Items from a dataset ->
%%
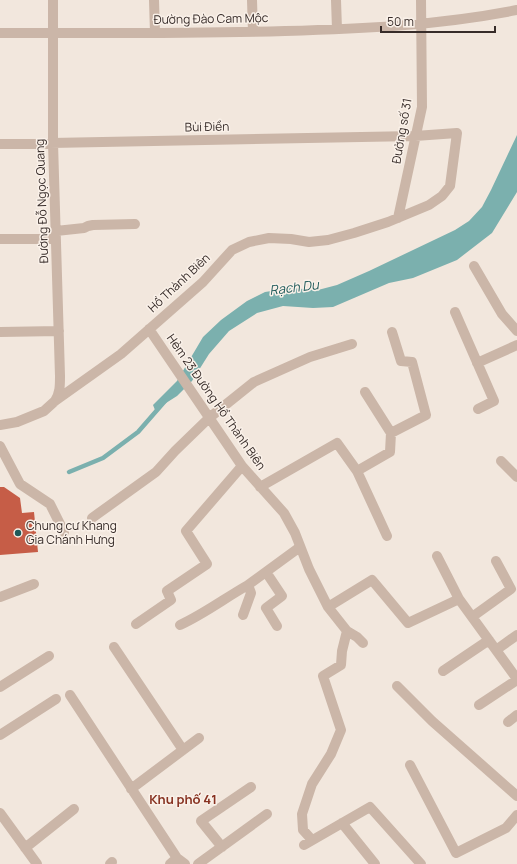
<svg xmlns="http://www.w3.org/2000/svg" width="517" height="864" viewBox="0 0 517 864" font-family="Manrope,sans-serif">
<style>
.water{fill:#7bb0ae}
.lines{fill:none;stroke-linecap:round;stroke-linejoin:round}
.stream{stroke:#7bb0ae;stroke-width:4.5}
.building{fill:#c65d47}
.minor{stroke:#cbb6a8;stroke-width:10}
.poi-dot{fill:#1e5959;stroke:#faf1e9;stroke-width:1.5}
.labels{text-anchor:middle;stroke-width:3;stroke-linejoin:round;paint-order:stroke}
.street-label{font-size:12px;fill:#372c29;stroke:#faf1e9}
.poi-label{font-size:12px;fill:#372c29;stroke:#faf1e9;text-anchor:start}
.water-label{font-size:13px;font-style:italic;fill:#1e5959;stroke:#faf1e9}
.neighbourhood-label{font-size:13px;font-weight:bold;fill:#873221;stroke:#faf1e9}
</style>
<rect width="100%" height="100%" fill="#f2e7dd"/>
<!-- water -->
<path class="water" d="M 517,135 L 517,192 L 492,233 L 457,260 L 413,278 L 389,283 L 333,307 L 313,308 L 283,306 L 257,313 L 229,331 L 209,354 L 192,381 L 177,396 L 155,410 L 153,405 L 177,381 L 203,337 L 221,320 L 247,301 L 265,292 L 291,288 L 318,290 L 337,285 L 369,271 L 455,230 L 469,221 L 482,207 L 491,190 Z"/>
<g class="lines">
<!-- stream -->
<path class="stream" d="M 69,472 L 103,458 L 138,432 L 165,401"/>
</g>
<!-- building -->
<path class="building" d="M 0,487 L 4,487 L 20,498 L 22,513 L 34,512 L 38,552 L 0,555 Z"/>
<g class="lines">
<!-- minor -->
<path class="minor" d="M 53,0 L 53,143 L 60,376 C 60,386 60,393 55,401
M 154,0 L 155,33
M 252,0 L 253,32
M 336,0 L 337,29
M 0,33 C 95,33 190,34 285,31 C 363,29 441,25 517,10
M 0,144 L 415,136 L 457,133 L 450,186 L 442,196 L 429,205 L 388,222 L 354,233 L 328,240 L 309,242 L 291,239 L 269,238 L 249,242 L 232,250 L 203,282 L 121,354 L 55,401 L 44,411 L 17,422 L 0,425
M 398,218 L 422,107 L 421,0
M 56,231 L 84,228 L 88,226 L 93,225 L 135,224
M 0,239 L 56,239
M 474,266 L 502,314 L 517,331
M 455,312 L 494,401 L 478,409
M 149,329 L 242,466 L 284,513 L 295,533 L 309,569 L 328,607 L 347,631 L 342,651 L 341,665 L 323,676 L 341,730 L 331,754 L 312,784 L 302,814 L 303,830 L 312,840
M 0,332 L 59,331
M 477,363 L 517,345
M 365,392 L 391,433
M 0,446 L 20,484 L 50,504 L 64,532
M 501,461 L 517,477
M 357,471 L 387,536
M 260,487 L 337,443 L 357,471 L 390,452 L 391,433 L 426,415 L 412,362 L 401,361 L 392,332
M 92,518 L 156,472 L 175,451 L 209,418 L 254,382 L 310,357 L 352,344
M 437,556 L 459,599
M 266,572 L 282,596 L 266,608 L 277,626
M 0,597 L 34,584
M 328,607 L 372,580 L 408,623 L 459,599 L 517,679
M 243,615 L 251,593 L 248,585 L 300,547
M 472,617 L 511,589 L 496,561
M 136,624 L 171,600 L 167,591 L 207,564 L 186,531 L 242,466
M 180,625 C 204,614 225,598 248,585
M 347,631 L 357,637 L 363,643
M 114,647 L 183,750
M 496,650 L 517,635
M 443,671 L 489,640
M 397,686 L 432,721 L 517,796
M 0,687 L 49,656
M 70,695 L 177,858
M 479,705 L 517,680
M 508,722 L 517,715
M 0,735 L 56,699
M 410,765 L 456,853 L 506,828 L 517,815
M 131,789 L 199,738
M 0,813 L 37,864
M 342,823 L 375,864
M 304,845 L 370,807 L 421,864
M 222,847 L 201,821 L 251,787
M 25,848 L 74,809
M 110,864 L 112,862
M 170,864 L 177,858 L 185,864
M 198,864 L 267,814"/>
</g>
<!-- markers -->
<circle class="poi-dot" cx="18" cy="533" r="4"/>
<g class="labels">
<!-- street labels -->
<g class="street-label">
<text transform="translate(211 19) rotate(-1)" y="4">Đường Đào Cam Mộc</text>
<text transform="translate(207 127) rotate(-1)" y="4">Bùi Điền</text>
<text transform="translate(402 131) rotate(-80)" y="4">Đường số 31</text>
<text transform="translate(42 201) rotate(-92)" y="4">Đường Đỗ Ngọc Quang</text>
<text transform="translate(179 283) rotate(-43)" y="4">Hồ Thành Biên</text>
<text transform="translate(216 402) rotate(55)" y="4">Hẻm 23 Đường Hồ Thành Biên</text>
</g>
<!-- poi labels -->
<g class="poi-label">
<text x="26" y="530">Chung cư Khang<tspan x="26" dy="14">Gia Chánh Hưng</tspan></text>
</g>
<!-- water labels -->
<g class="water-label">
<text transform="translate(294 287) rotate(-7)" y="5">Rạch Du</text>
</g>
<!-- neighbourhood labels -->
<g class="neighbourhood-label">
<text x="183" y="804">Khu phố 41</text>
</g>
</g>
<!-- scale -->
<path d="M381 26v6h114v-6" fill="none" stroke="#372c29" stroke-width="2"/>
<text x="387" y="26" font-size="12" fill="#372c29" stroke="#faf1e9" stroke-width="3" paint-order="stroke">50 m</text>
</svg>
%%
%%
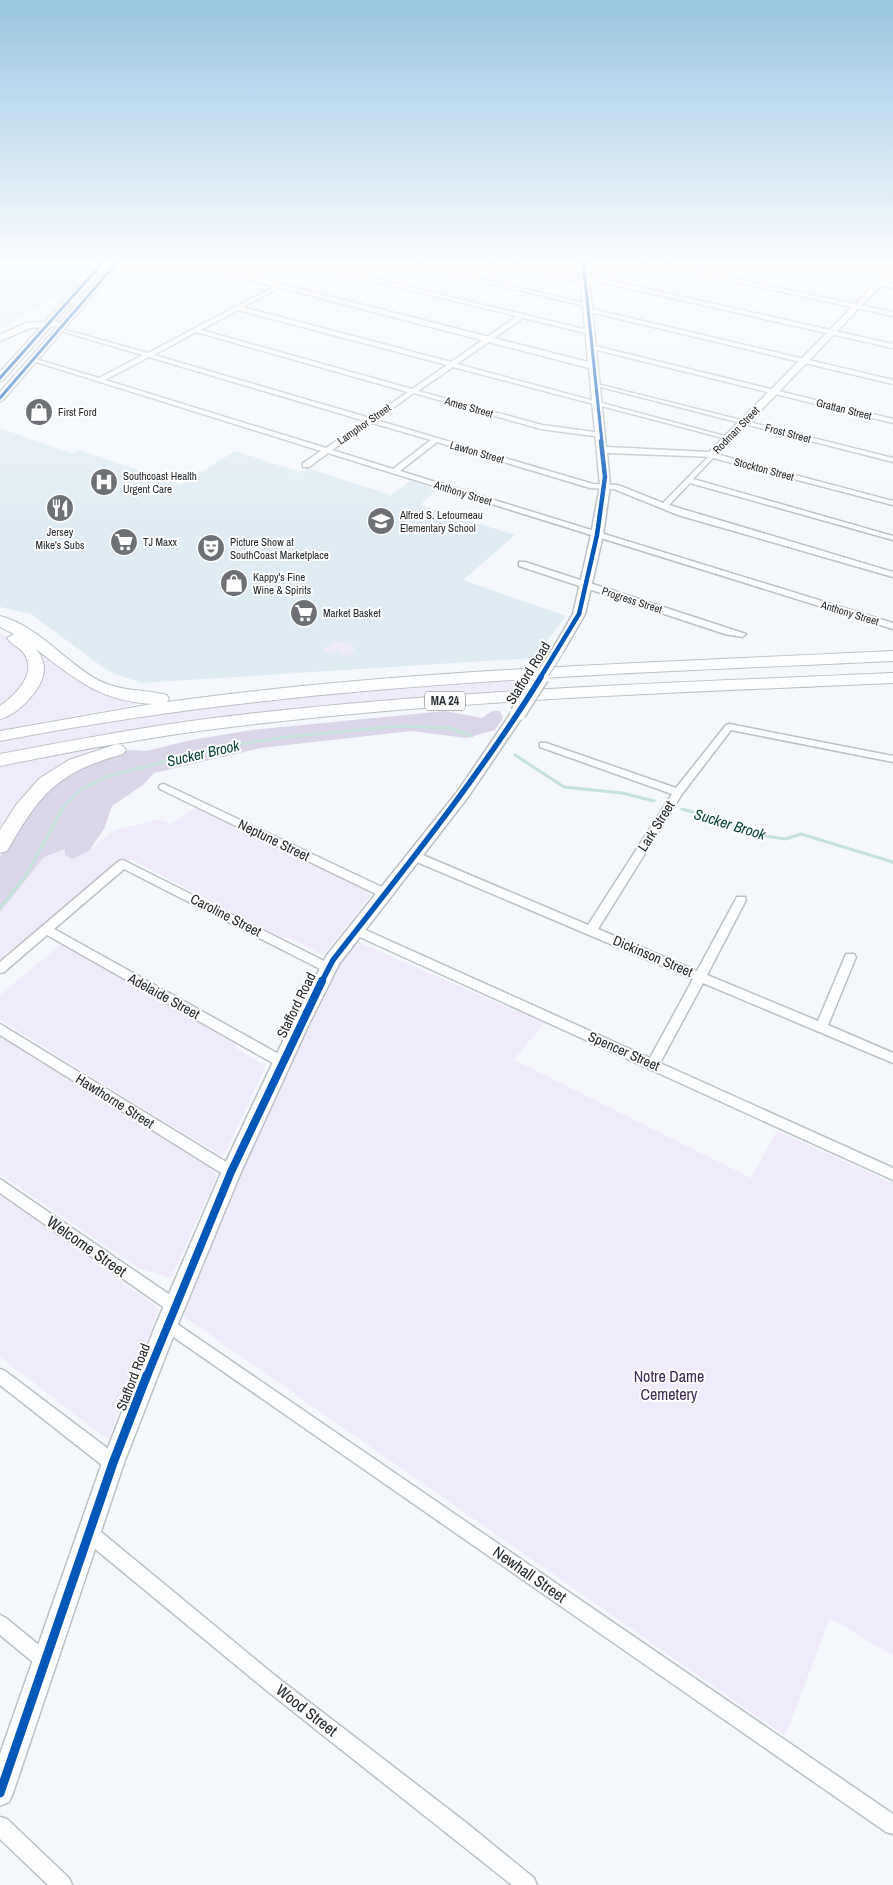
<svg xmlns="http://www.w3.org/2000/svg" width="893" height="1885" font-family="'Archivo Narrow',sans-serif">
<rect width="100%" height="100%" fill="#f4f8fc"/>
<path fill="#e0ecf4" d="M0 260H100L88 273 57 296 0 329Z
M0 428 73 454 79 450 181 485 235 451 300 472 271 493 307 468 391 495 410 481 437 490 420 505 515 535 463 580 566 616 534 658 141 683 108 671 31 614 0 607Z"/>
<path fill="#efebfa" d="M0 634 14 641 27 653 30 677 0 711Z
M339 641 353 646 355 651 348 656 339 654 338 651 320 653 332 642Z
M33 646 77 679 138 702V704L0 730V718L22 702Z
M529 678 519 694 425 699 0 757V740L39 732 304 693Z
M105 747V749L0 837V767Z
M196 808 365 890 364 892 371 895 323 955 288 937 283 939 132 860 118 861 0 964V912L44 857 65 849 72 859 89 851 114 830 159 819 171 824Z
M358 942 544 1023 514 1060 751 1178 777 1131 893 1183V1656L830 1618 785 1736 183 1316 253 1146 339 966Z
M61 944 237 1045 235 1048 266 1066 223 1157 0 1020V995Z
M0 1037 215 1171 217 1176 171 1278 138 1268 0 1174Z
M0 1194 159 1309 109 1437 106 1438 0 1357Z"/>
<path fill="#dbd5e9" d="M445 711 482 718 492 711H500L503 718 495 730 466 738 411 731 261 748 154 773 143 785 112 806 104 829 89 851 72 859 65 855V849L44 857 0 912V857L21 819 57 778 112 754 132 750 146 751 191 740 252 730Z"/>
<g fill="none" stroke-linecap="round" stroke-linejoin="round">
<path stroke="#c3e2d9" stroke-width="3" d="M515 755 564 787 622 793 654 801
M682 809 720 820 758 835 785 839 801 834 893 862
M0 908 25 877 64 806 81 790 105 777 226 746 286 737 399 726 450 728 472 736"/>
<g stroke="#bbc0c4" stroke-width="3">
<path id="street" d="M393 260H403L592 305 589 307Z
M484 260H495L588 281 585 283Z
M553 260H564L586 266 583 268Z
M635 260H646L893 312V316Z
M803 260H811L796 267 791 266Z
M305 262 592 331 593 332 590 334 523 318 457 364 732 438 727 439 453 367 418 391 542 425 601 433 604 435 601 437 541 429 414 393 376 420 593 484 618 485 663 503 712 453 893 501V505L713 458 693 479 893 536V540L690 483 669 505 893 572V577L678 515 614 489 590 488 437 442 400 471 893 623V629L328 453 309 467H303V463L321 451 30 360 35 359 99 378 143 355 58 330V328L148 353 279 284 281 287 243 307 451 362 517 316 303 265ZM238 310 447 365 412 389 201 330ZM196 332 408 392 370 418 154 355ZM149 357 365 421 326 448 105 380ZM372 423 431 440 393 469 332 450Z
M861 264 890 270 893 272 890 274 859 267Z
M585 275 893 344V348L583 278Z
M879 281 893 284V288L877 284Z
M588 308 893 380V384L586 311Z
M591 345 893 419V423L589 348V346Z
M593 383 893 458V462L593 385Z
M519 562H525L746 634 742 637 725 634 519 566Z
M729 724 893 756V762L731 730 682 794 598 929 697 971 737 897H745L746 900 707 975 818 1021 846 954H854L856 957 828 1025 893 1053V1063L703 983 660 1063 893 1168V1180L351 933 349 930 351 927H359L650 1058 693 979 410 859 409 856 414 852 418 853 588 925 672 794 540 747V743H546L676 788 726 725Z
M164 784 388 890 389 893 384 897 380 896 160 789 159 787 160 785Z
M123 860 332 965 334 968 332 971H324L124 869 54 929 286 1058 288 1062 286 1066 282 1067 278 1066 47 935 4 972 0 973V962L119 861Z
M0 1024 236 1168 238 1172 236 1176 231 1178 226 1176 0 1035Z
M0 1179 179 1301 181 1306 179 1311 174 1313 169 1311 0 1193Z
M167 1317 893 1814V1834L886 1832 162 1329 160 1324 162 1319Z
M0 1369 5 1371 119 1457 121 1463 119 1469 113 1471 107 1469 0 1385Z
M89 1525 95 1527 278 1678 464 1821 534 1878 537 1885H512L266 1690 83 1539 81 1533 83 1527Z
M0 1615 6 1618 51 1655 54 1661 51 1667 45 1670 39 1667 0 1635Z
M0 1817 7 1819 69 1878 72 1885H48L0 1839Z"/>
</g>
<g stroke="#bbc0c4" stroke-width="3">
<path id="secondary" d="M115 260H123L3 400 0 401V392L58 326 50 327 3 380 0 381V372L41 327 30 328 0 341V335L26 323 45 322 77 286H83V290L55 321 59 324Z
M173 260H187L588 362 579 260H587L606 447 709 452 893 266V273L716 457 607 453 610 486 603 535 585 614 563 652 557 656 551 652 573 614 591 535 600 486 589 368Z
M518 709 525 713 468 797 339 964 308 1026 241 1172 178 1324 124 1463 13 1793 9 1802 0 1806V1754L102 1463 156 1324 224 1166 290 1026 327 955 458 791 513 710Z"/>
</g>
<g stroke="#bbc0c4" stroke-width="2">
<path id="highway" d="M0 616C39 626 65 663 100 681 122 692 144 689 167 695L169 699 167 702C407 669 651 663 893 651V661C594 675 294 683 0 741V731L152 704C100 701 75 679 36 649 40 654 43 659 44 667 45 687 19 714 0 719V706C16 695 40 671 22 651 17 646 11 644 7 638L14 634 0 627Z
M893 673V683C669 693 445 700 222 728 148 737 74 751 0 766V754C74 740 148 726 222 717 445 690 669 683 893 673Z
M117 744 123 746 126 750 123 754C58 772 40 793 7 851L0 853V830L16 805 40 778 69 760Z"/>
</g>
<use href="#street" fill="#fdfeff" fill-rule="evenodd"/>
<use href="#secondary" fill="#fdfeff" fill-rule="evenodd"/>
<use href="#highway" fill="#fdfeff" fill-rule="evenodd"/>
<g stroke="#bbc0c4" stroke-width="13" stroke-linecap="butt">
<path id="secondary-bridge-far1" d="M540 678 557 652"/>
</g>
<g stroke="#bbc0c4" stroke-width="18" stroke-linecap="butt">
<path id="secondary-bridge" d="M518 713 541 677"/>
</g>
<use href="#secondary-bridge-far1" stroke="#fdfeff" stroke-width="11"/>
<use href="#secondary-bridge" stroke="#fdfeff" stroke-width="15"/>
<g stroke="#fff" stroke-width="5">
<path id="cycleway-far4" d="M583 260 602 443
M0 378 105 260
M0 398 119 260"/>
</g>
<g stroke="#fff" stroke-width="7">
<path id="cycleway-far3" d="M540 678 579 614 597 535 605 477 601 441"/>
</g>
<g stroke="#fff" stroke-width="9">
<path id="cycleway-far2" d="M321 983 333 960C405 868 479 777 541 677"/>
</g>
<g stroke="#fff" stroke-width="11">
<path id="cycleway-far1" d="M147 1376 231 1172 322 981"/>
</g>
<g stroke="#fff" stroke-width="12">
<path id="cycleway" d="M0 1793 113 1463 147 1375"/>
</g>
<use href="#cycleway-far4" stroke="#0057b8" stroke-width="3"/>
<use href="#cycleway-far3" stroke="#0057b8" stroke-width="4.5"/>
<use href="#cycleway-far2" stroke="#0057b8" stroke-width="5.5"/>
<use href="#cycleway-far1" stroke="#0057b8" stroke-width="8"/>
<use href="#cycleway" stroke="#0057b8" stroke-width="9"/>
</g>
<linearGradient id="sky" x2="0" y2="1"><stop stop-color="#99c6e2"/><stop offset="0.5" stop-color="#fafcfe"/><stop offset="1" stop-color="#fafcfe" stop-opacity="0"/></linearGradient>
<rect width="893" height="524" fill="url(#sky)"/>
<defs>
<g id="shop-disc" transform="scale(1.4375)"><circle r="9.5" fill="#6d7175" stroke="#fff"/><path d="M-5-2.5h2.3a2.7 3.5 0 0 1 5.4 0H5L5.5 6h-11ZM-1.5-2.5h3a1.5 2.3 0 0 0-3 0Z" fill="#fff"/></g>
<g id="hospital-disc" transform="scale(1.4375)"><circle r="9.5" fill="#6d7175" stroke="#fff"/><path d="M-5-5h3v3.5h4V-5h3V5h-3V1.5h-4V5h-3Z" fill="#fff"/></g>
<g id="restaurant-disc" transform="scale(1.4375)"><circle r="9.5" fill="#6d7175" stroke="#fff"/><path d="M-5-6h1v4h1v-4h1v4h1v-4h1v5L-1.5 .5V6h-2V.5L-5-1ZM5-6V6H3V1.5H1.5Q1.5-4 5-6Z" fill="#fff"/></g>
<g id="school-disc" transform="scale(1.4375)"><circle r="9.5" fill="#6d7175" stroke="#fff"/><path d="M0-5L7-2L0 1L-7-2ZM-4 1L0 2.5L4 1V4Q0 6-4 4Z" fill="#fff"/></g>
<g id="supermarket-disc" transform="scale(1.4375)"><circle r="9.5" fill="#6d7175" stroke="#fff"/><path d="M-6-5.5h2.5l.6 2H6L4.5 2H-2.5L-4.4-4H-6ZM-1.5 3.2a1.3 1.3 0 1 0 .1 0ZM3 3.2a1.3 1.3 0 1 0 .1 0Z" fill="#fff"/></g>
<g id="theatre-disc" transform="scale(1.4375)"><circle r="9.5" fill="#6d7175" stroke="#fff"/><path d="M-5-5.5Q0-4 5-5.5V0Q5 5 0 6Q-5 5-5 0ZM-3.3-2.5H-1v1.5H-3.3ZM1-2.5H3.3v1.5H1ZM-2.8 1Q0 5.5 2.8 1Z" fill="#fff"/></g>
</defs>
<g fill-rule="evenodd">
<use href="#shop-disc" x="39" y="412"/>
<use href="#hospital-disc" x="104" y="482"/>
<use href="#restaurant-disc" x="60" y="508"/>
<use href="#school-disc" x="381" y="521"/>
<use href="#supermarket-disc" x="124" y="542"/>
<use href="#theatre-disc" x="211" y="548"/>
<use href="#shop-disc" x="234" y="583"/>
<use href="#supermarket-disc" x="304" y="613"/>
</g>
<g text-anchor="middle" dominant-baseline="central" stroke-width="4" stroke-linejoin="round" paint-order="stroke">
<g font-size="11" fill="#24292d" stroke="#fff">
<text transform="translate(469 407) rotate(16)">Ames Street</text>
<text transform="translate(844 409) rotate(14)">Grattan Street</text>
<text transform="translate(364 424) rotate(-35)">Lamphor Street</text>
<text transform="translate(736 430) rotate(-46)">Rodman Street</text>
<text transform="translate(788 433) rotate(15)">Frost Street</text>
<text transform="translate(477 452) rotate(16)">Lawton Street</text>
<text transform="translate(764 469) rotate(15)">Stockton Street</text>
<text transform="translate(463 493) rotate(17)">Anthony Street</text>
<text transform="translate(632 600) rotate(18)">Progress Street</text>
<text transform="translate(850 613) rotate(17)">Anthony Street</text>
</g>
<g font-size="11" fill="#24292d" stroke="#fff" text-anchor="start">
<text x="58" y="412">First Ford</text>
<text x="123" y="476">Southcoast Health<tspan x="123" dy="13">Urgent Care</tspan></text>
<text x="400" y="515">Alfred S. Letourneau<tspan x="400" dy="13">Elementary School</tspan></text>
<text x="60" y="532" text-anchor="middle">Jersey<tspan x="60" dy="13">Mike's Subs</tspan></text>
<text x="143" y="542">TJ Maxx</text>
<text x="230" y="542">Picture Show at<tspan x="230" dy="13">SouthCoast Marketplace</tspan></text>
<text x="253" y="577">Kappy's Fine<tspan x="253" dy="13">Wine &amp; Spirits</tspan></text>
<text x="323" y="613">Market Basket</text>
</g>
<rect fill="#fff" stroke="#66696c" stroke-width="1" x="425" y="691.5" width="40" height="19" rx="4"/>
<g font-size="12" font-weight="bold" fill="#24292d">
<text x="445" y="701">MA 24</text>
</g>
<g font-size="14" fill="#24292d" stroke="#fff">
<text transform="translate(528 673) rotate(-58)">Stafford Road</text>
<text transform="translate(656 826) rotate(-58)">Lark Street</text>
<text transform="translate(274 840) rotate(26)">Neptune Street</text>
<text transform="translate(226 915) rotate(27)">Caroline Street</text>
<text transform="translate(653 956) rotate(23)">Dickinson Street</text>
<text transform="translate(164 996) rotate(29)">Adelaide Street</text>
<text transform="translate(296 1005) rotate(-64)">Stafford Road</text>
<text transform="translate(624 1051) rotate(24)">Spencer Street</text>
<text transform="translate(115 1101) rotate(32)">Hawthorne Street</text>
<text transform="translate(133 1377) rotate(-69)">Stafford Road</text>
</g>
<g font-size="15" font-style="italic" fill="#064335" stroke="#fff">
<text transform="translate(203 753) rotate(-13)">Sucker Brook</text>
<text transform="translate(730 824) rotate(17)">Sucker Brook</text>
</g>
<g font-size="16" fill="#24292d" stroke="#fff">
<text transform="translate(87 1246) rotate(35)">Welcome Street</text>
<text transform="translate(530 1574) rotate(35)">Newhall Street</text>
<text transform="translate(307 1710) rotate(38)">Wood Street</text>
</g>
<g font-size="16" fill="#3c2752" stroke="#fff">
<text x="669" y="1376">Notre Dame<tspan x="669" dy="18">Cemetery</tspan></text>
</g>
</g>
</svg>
%%
Copy, from the data above, every line where the word "none" appears.

The answer ->
.lines{fill:none;stroke-linecap:round;stroke-linejoin:round}
<path d="M381 26v6h114v-6" fill="none" stroke="#372c29" stroke-width="2"/>
<g fill="none" stroke-linecap="round" stroke-linejoin="round">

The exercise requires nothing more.